[GOAL OF THE EXERCISE] Find how many lines in the entries below carry the word "NDSA" and answer with only that figure.

[MATERIAL FOR THIS TASK]
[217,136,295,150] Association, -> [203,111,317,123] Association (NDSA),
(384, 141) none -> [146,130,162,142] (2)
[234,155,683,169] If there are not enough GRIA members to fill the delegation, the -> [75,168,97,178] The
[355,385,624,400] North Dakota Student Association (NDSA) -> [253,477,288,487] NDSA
==
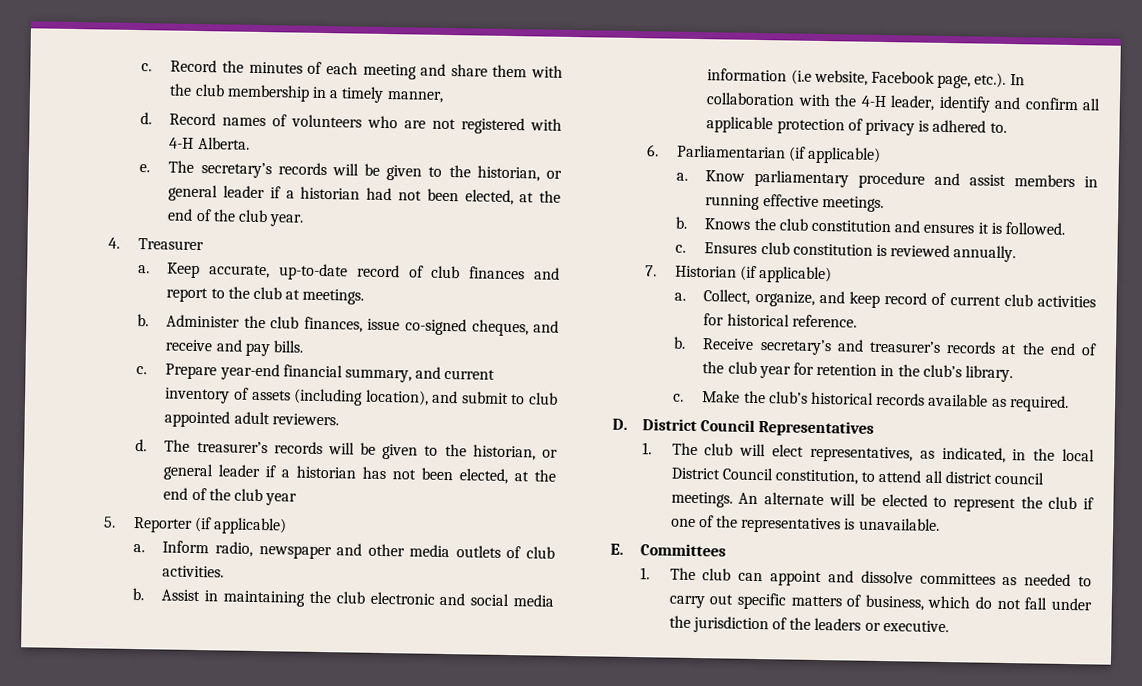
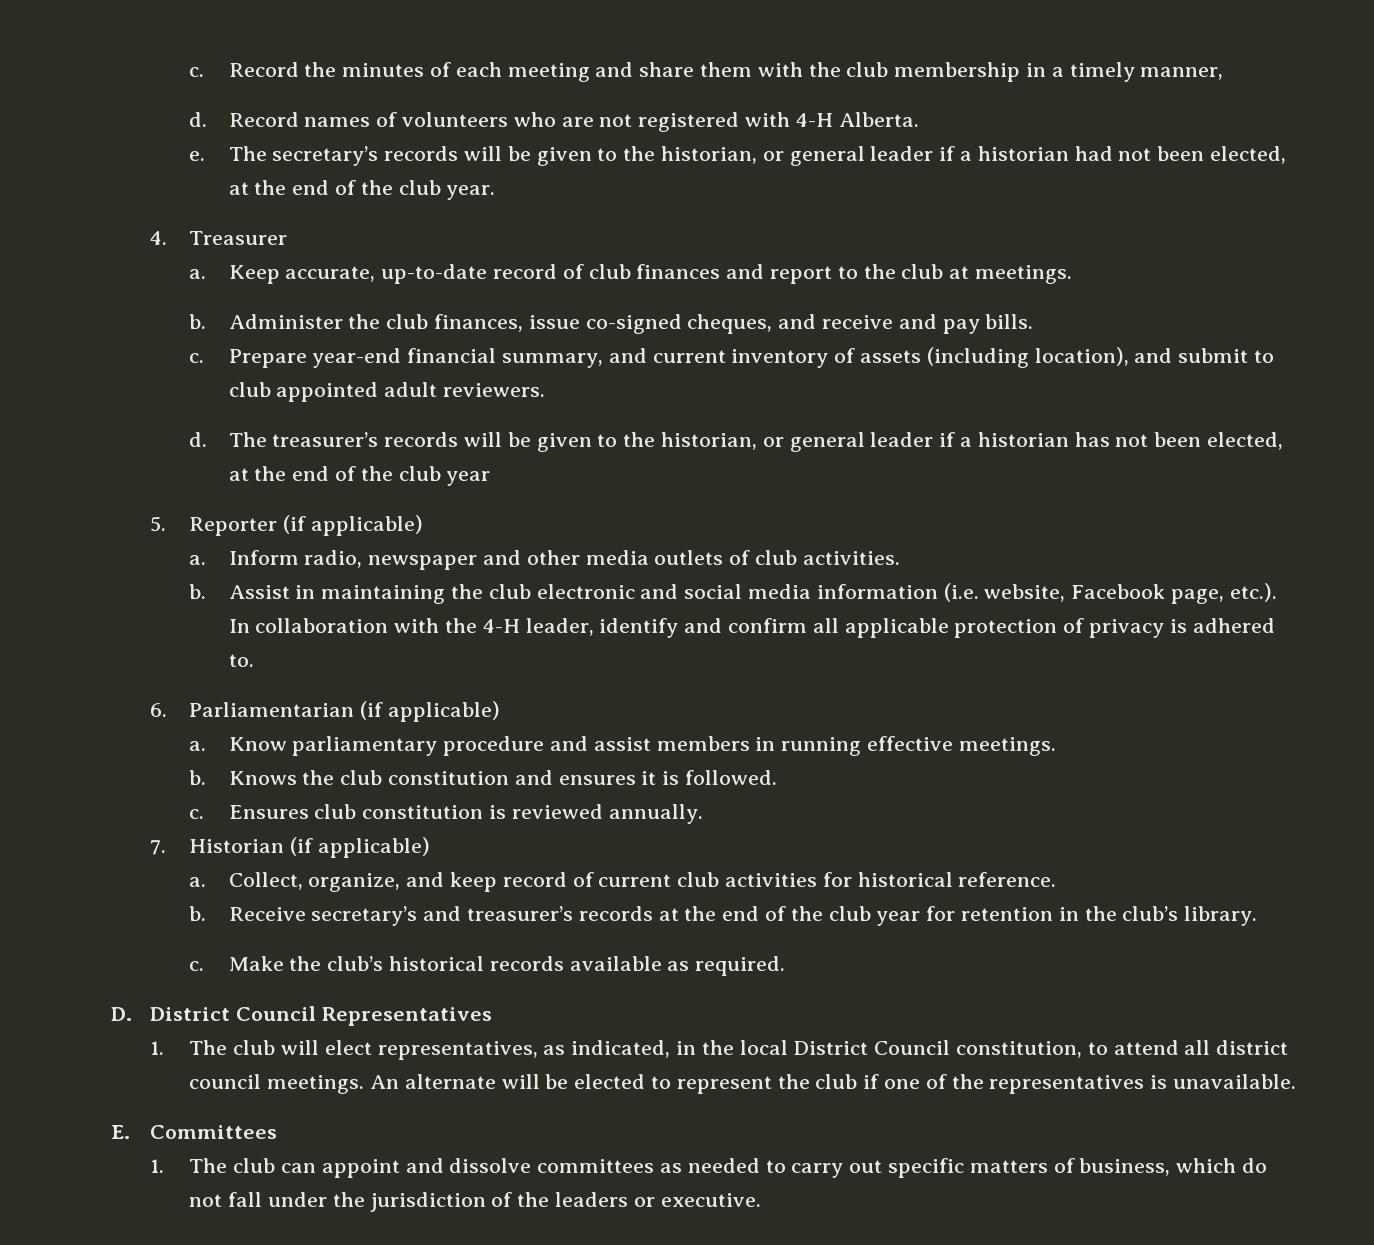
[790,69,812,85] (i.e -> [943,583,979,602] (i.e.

[RESPONSE FOR THIS EXERCISE] 2